First we check what we are using. We extended our pom parsing code to also parse the plugins sections. Then we can inspect all artifact IDs and get a feeling for what we have to port. Since we are only interested in our CI build we can safely ignore things only used in some profiles like asciidoctor.

With this list in hand we see that we mostly use code generators like antlr and xjc. Other plugins are one off executions of the ant plugin to delete some files and some other minor things.

Let’s concentrate on the code generators.

Porting Code Generators to Bazel

Bazel can easily call other programs to take over build steps. You just have to implement a custom rule that uses a run action to call these tools. Communication is done via command line arguments. The tool should produce a known set of files as output. So if your program produces a lot of various files, and you don’t want to specify them by hand, it’s best to produce a zip instead.

The plan is to take a look at each code generator Maven plugin, see how the Mojos are implemented and do the same with a command line interface instead. All of these plugins are implemented in Java. So it makes sense to also use Java for implementing the Bazel tools. In order to not pay JVM startup multiple times during our build we use persistent workers. This allows Bazel to reuse a single process for multiple actions. Instead of passing the parameters as command line arguments, Bazel will serialize the arguments into protobufs or json and communicate with the process over stdin/out. If we now put all code generators into the same tool, we pay JVM startup once.

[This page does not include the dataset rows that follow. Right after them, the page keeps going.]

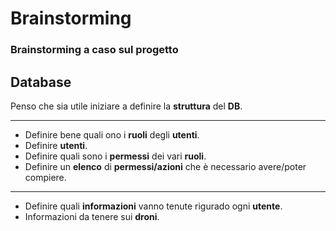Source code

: # Brainstorming
### Brainstorming a caso sul progetto

## Database

Penso che sia utile iniziare a definire la __struttura__ del __DB__.

___
* Definire bene quali ono i __ruoli__ degli __utenti__.
* Definire __utenti__.
* Definire quali sono i __permessi__ dei vari __ruoli__.
* Definire un __elenco__ di __permessi/azioni__ che è necessario avere/poter compiere.
___
* Definire quali __informazioni__ vanno tenute rigurado ogni __utente__.
* Informazioni da tenere sui __droni__.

This would be a bottle neck for our build. By default a persistent worker only supports one action simultaneously. But we can just make it a multiplex worker instead.

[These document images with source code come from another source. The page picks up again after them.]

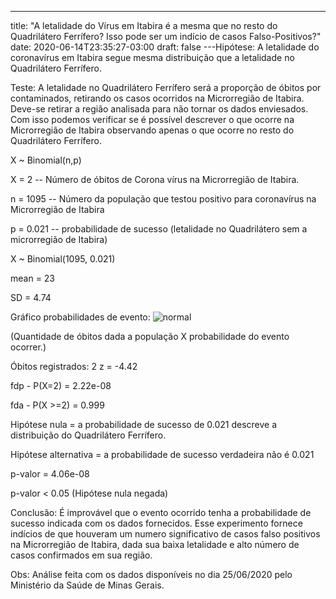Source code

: ---
title: "A letalidade do Vírus em Itabira é a mesma que no resto do Quadrilátero Ferrífero? Isso pode ser um indício de casos Falso-Positivos?"
date: 2020-06-14T23:35:27-03:00
draft: false
---Hipótese:
A letalidade do coronavírus em Itabira segue mesma distribuição que a letalidade no Quadrilátero Ferrífero.

Teste:
A letalidade no Quadrilátero Ferrífero será a proporção de óbitos por contaminados, retirando os casos ocorridos na Microrregião de Itabira. Deve-se retirar a região analisada para não tornar os dados enviesados. 
Com isso podemos verificar se é possível descrever o que ocorre na Microrregião de Itabira observando apenas o que ocorre no resto do Quadrilátero Ferrífero.

X ~ Binomial(n,p)

X = 2 -- Número de óbitos de Corona vírus na Microrregião de Itabira.

n = 1095 -- Número da população que testou positivo para coronavírus na Microrregião de Itabira

p = 0.021 -- probabilidade de sucesso (letalidade no Quadrilátero sem a microrregião de Itabira)

X ~ Binomial(1095, 0.021)

mean = 23

SD = 4.74

Gráfico probabilidades de evento:
![normal](/grafico_site_itabira.jpg)

(Quantidade de óbitos dada a população X probabilidade do evento ocorrer.)

Óbitos registrados: 2
z = -4.42

fdp - P(X=2) = 2.22e-08

fda - P(X >=2) = 0.999

Hipótese nula = a probabilidade de sucesso de 0.021 descreve a distribuição do Quadrilátero Ferrífero.

Hipótese alternativa = a probabilidade de sucesso verdadeira não é 0.021

p-valor = 4.06e-08

p-valor < 0.05 (Hipótese nula negada)


Conclusão:
É improvável que o evento ocorrido tenha a probabilidade de sucesso indicada com os dados fornecidos.
Esse experimento fornece indícios de que houveram um numero significativo de casos falso positivos na Microrregião de Itabira, dada sua baixa letalidade e alto número de casos confirmados em sua região.

Obs: Análise feita com os dados disponíveis no dia 25/06/2020 pelo Ministério da Saúde de Minas Gerais.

The worker example from Bazel give you a nice starting point for implementing your own worker.

We added each code generator to our custom Bazel worker and wrote rules to invoke them.

To take full advantage of Bazels caching, it’s important to take care of reproducibility. After implementing such a code generator it’s good to compare the execution logs. The diff will show you which files differ between to builds.

To further analyze differences I wholeheartedly recommend diffoscope. It easily diffs whole directories and also the contents of archives.

The most common sources of non reproducibility are timestamps in archives and comments in generated files with a generation timestamp. Some code generators offer options to disable these comments. Others need a post processing step to remove them.

Epilogue

We’ve taken care of code generators and other Maven plugins. We want to keep maintenance of the Bazel build to a minimum. Thus we keep our approach to parse the pom files and generate the Bazel build files from them.

In order to keep the two builds as similar as possible, we use a custom rule that basically mirrors the contents of a pom file.

I hope I could show a build migration does not have to be a multi month big bang project, but can be done step by step. I recommend to cut corners wherever possible. We did not write a tool to migrate every Maven build but only our own. This made some things kinda easy. Nonetheless there was a learning curve.

My personal opinion on Bazel is that it’s a great tool and the best build system I’ve worked with. For small projects it’s probably overkill, but it’s a good fit for large builds. It’s basically an opinionated toolbox on how to build software. If you accept those opinions, you are rewarded with a fast and correct build, like advertised. Even if you don’t plan on using it, I’d recommend to understand how it works. Bazel encodes a lot of good ideas.

Also the tooling around Bazel is top notch. From remote caching over remote execution to its build event log. It gets a lot of things right.

It has bugs and other flaws, like limited support for Java modules. Nonetheless I’d recommend it.